▶ [MATERIAL TO PROCESS]:

────────────────────

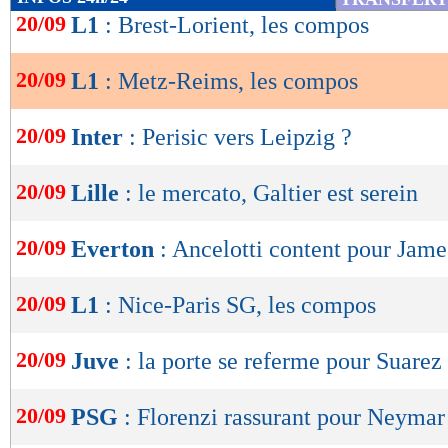
de
20/09
L1
: Brest-Lorient, les compos
Lu 2.166 fois
- Youcef Touaitia 
lecture
20/09
L1
: Metz-Reims, les compos
OK
20/09
Inter
: Perisic vers Leipzig ?
20/09
Lille
: le mercato, Galtier est serein
20/09
Everton
: Ancelotti content pour Jame
20/09
L1
: Nice-Paris SG, les compos
20/09
Juve
: la porte se referme pour Suarez
20/09
PSG
: Florenzi rassurant pour Neymar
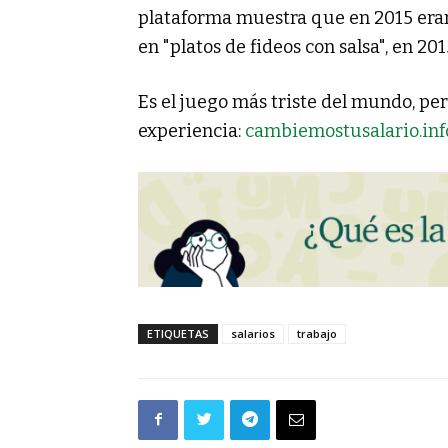
plataforma muestra que en 2015 eran 
en "platos de fideos con salsa", en 20
Es el juego más triste del mundo, pe
experiencia:
cambiemostusalario.inf
ETIQUETAS
salarios
trabajo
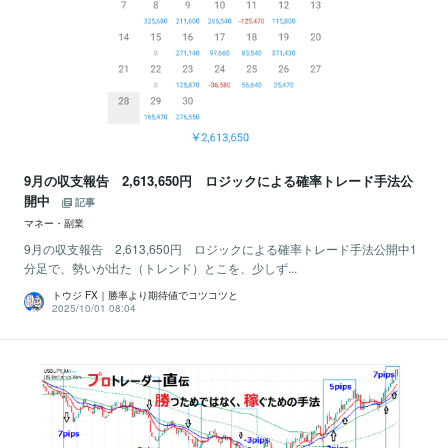
9月の収支報告 2,613,650円 ロジックによる確率トレード手法公
開中
記事
マネー・副業
9月の収支報告 2,613,650円 ロジックによる確率トレード手法公開中1
分足で、勢いが出た（トレンド）とこを、少しず...
トウジ FX｜勝率より期待値でコツコツと
2025/10/01 08:04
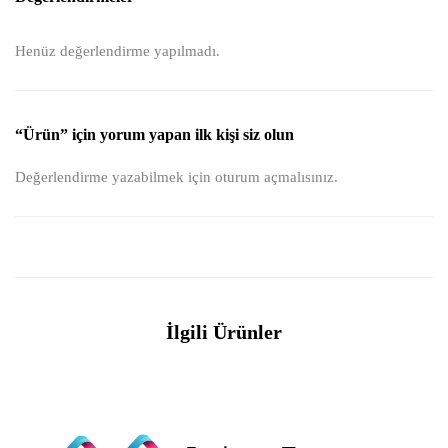
Henüz değerlendirme yapılmadı.
“Ürün” için yorum yapan ilk kişi siz olun
Değerlendirme yazabilmek için
oturum açmalısınız
.
İlgili Ürünler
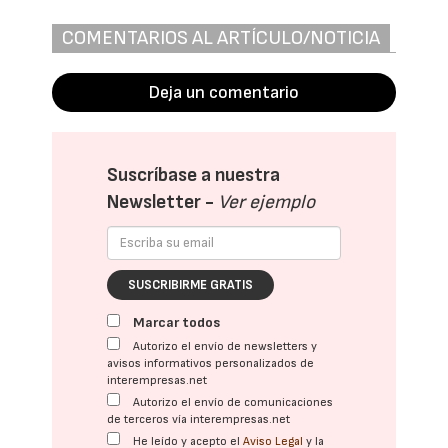
COMENTARIOS AL ARTÍCULO/NOTICIA
Deja un comentario
Suscríbase a nuestra
Newsletter -
Ver ejemplo
SUSCRIBIRME GRATIS
Marcar todos
Autorizo el envío de newsletters y
avisos informativos personalizados de
interempresas.net
Autorizo el envío de comunicaciones
de terceros vía interempresas.net
He leído y acepto el
Aviso Legal
y la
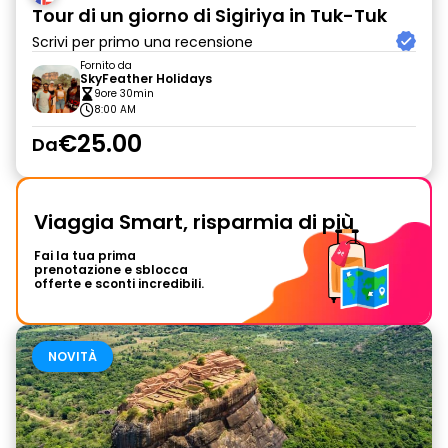
Tour di un giorno di Sigiriya in Tuk-Tuk
Scrivi per primo una recensione
Fornito da
SkyFeather Holidays
9ore 30min
8:00 AM
€25.00
Da
Viaggia Smart, risparmia di più
Fai la tua prima
prenotazione e sblocca
offerte e sconti incredibili.
NOVITÀ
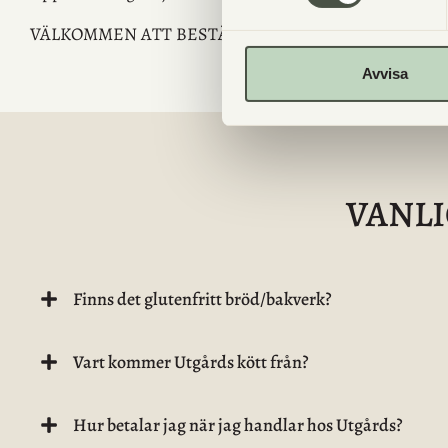
VÄLKOMMEN ATT BESTÄLLA!
Avvisa
VANL
Finns det glutenfritt bröd/bakverk?
Vart kommer Utgårds kött från?
Hur betalar jag när jag handlar hos Utgårds?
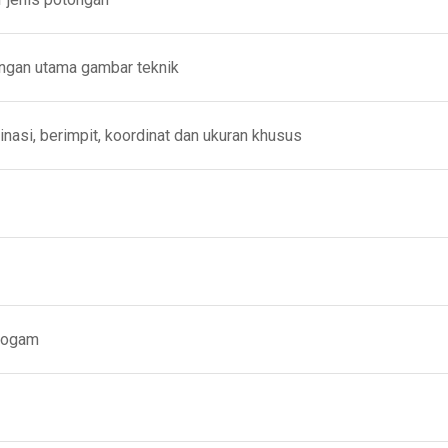
gan utama gambar teknik
si, berimpit, koordinat dan ukuran khusus
logam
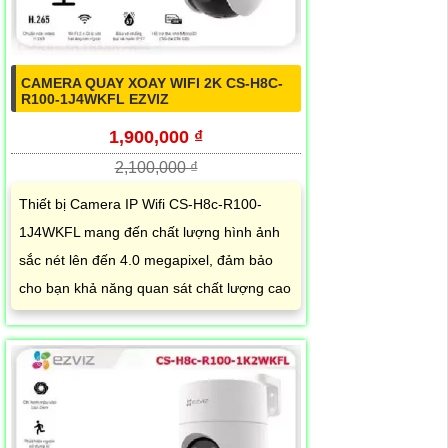
CAMERA QUAY XOAY WIFI 2K CS-H8C-
R100-1J4WKFL EZVIZ
1,900,000 ₫
2,100,000 ₫
Thiết bị Camera IP Wifi CS-H8c-R100-
1J4WKFL mang đến chất lượng hình ảnh
sắc nét lên đến 4.0 megapixel, đảm bảo
cho bạn khả năng quan sát chất lượng cao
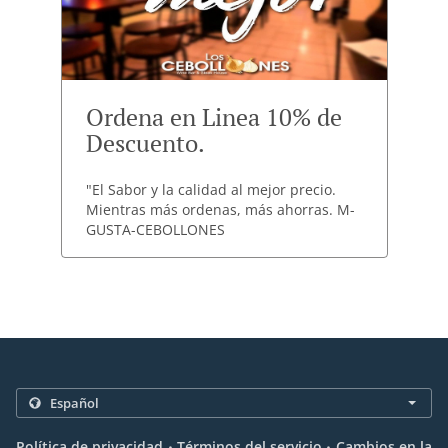
Ordena en Linea 10% de
Descuento.
"El Sabor y la calidad al mejor precio.
Mientras más ordenas, más ahorras. M-
GUSTA-CEBOLLONES
.
.
Política de privacidad
Términos del servicio
Cambios en la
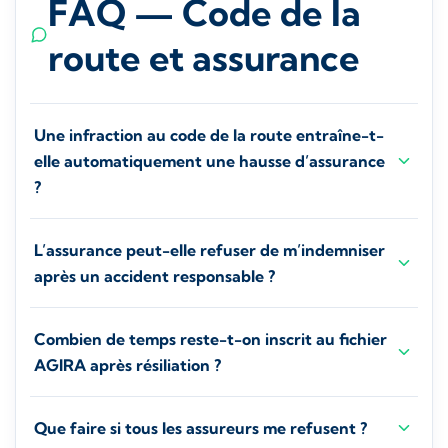
FAQ — Code de la
route et assurance
Une infraction au code de la route entraîne-t-
elle automatiquement une hausse d’assurance
?
L’assurance peut-elle refuser de m’indemniser
après un accident responsable ?
Combien de temps reste-t-on inscrit au fichier
AGIRA après résiliation ?
Que faire si tous les assureurs me refusent ?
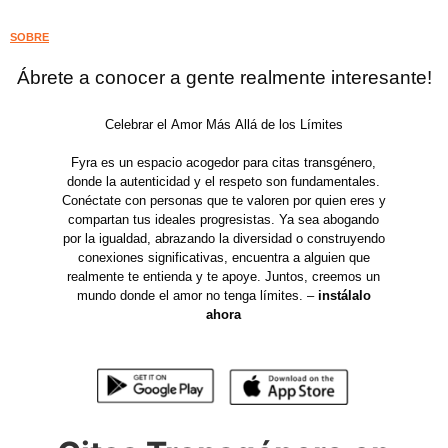
SOBRE
Ábrete a conocer a gente realmente interesante!
Celebrar el Amor Más Allá de los Límites
Fyra es un espacio acogedor para citas transgénero,
donde la autenticidad y el respeto son fundamentales.
Conéctate con personas que te valoren por quien eres y
compartan tus ideales progresistas. Ya sea abogando
por la igualdad, abrazando la diversidad o construyendo
conexiones significativas, encuentra a alguien que
realmente te entienda y te apoye. Juntos, creemos un
mundo donde el amor no tenga límites. –
instálalo
ahora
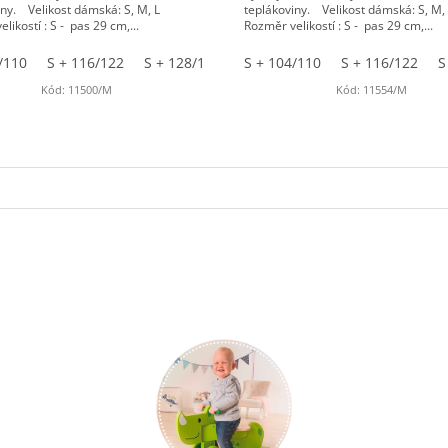
iny. Velikost dámská: S, M, L
teplákoviny. Velikost dámská: S, M
likostí : S - pas 29 cm,...
Rozměr velikostí : S - pas 29 cm,...
/110
S + 116/122
S + 128/134
S + 140/146
S + 104/110
M + 104/110
S + 116/122
S
M
Kód:
11500/M
Kód:
11554/M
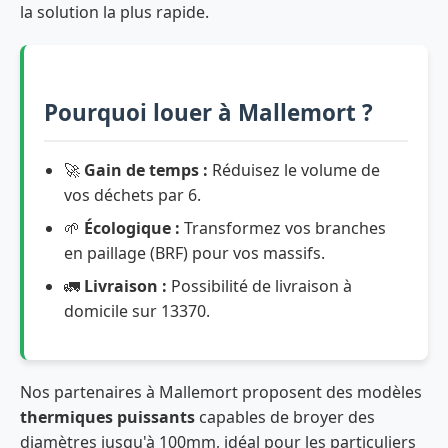
la solution la plus rapide.
Pourquoi louer à Mallemort ?
🚀
Gain de temps :
Réduisez le volume de
vos déchets par 6.
🌱
Écologique :
Transformez vos branches
en paillage (BRF) pour vos massifs.
🚛
Livraison :
Possibilité de livraison à
domicile sur 13370.
Nos partenaires à Mallemort proposent des modèles
thermiques puissants
capables de broyer des
diamètres jusqu'à 100mm, idéal pour les particuliers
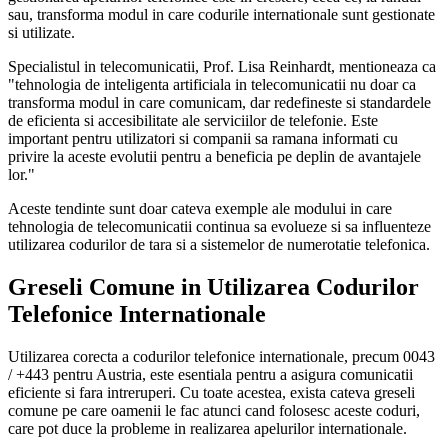
sau, transforma modul in care codurile internationale sunt gestionate
si utilizate.
Specialistul in telecomunicatii, Prof. Lisa Reinhardt, mentioneaza ca
"tehnologia de inteligenta artificiala in telecomunicatii nu doar ca
transforma modul in care comunicam, dar redefineste si standardele
de eficienta si accesibilitate ale serviciilor de telefonie. Este
important pentru utilizatori si companii sa ramana informati cu
privire la aceste evolutii pentru a beneficia pe deplin de avantajele
lor."
Aceste tendinte sunt doar cateva exemple ale modului in care
tehnologia de telecomunicatii continua sa evolueze si sa influenteze
utilizarea codurilor de tara si a sistemelor de numerotatie telefonica.
Greseli Comune in Utilizarea Codurilor
Telefonice Internationale
Utilizarea corecta a codurilor telefonice internationale, precum 0043
/ +443 pentru Austria, este esentiala pentru a asigura comunicatii
eficiente si fara intreruperi. Cu toate acestea, exista cateva greseli
comune pe care oamenii le fac atunci cand folosesc aceste coduri,
care pot duce la probleme in realizarea apelurilor internationale.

────────────────────

▶ [WHAT TO DO]: All of the listing should be transcribed exactly, but none of its images.

▶ [RESPONSE AREA]:
de
20/09
L1
: Brest-Lorient, les compos
Lu 2.166 fois
- Youcef Touaitia 
lecture
20/09
L1
: Metz-Reims, les compos
OK
20/09
Inter
: Perisic vers Leipzig ?
20/09
Lille
: le mercato, Galtier est serein
20/09
Everton
: Ancelotti content pour Jame
20/09
L1
: Nice-Paris SG, les compos
20/09
Juve
: la porte se referme pour Suarez
20/09
PSG
: Florenzi rassurant pour Neymar
plataforma muestra que en 2015 eran 
en "platos de fideos con salsa", en 20
Es el juego más triste del mundo, pe
experiencia:
cambiemostusalario.inf
ETIQUETAS
salarios
trabajo
9月の収支報告 2,613,650円 ロジックによる確率トレード手法公
開中
記事
マネー・副業
9月の収支報告 2,613,650円 ロジックによる確率トレード手法公開中1
分足で、勢いが出た（トレンド）とこを、少しず...
トウジ FX｜勝率より期待値でコツコツと
2025/10/01 08:04
Henüz değerlendirme yapılmadı.
“Ürün” için yorum yapan ilk kişi siz olun
Değerlendirme yazabilmek için
oturum açmalısınız
.
İlgili Ürünler
COMENTARIOS AL ARTÍCULO/NOTICIA
Deja un comentario
Suscríbase a nuestra
Newsletter -
Ver ejemplo
SUSCRIBIRME GRATIS
Marcar todos
Autorizo el envío de newsletters y
avisos informativos personalizados de
interempresas.net
Autorizo el envío de comunicaciones
de terceros vía interempresas.net
He leído y acepto el
Aviso Legal
y la
Tour di un giorno di Sigiriya in Tuk-Tuk
Scrivi per primo una recensione
Fornito da
SkyFeather Holidays
9ore 30min
8:00 AM
€25.00
Da
Viaggia Smart, risparmia di più
Fai la tua prima
prenotazione e sblocca
offerte e sconti incredibili.
NOVITÀ
VÄLKOMMEN ATT BESTÄLLA!
Avvisa
VANL
Finns det glutenfritt bröd/bakverk?
Vart kommer Utgårds kött från?
Hur betalar jag när jag handlar hos Utgårds?
gan utama gambar teknik
si, berimpit, koordinat dan ukuran khusus
logam
CAMERA QUAY XOAY WIFI 2K CS-H8C-
R100-1J4WKFL EZVIZ
1,900,000 ₫
2,100,000 ₫
Thiết bị Camera IP Wifi CS-H8c-R100-
1J4WKFL mang đến chất lượng hình ảnh
sắc nét lên đến 4.0 megapixel, đảm bảo
cho bạn khả năng quan sát chất lượng cao
Ordena en Linea 10% de
Descuento.
"El Sabor y la calidad al mejor precio.
Mientras más ordenas, más ahorras. M-
GUSTA-CEBOLLONES
.
.
Política de privacidad
Términos del servicio
Cambios en la
FAQ — Code de la
route et assurance
Une infraction au code de la route entraîne-t-
elle automatiquement une hausse d’assurance
?
L’assurance peut-elle refuser de m’indemniser
après un accident responsable ?
Combien de temps reste-t-on inscrit au fichier
AGIRA après résiliation ?
Que faire si tous les assureurs me refusent ?
SOBRE
Ábrete a conocer a gente realmente interesante!
Celebrar el Amor Más Allá de los Límites
Fyra es un espacio acogedor para citas transgénero,
donde la autenticidad y el respeto son fundamentales.
Conéctate con personas que te valoren por quien eres y
compartan tus ideales progresistas. Ya sea abogando
por la igualdad, abrazando la diversidad o construyendo
conexiones significativas, encuentra a alguien que
realmente te entienda y te apoye. Juntos, creemos un
mundo donde el amor no tenga límites. –
instálalo
ahora
iny. Velikost dámská: S, M, L
teplákoviny. Velikost dámská: S, M
likostí : S - pas 29 cm,...
Rozměr velikostí : S - pas 29 cm,...
/110
S + 116/122
S + 128/134
S + 140/146
S + 104/110
M + 104/110
S + 116/122
S
M
Kód:
11500/M
Kód:
11554/M
la solution la plus rapide.
Pourquoi louer à Mallemort ?
🚀
Gain de temps :
Réduisez le volume de
vos déchets par 6.
🌱
Écologique :
Transformez vos branches
en paillage (BRF) pour vos massifs.
🚛
Livraison :
Possibilité de livraison à
domicile sur 13370.
Nos partenaires à Mallemort proposent des modèles
thermiques puissants
capables de broyer des
diamètres jusqu'à 100mm, idéal pour les particuliers
sau, transforma modul in care codurile internationale sunt gestionate
si utilizate.
Specialistul in telecomunicatii, Prof. Lisa Reinhardt, mentioneaza ca
"tehnologia de inteligenta artificiala in telecomunicatii nu doar ca
transforma modul in care comunicam, dar redefineste si standardele
de eficienta si accesibilitate ale serviciilor de telefonie. Este
important pentru utilizatori si companii sa ramana informati cu
privire la aceste evolutii pentru a beneficia pe deplin de avantajele
lor."
Aceste tendinte sunt doar cateva exemple ale modului in care
tehnologia de telecomunicatii continua sa evolueze si sa influenteze
utilizarea codurilor de tara si a sistemelor de numerotatie telefonica.
Greseli Comune in Utilizarea Codurilor
Telefonice Internationale
Utilizarea corecta a codurilor telefonice internationale, precum 0043
/ +443 pentru Austria, este esentiala pentru a asigura comunicatii
eficiente si fara intreruperi. Cu toate acestea, exista cateva greseli
comune pe care oamenii le fac atunci cand folosesc aceste coduri,
care pot duce la probleme in realizarea apelurilor internationale.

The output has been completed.